* **DATA SHOWN**:
----
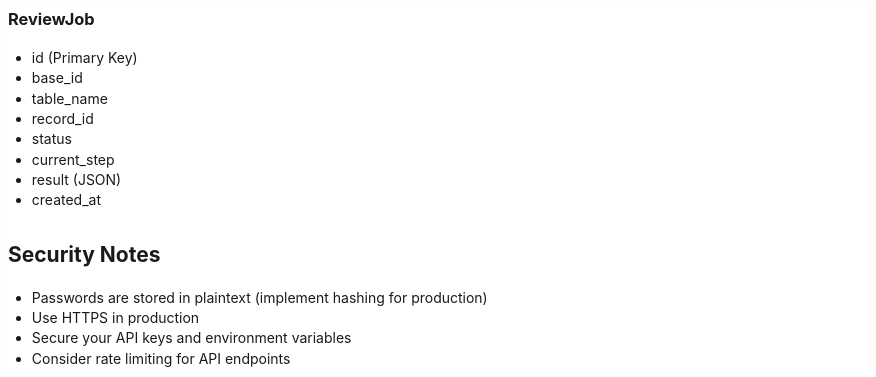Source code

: ### ReviewJob
- id (Primary Key)
- base_id
- table_name
- record_id
- status
- current_step
- result (JSON)
- created_at

## Security Notes

- Passwords are stored in plaintext (implement hashing for production)
- Use HTTPS in production
- Secure your API keys and environment variables
- Consider rate limiting for API endpoints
----
In the listing above, take the line containing "- Use HTTPS in production" as the start and write out every line through the last one exactly, with nothing added.

* **EXPECTED OUTPUT**:
- Use HTTPS in production
- Secure your API keys and environment variables
- Consider rate limiting for API endpoints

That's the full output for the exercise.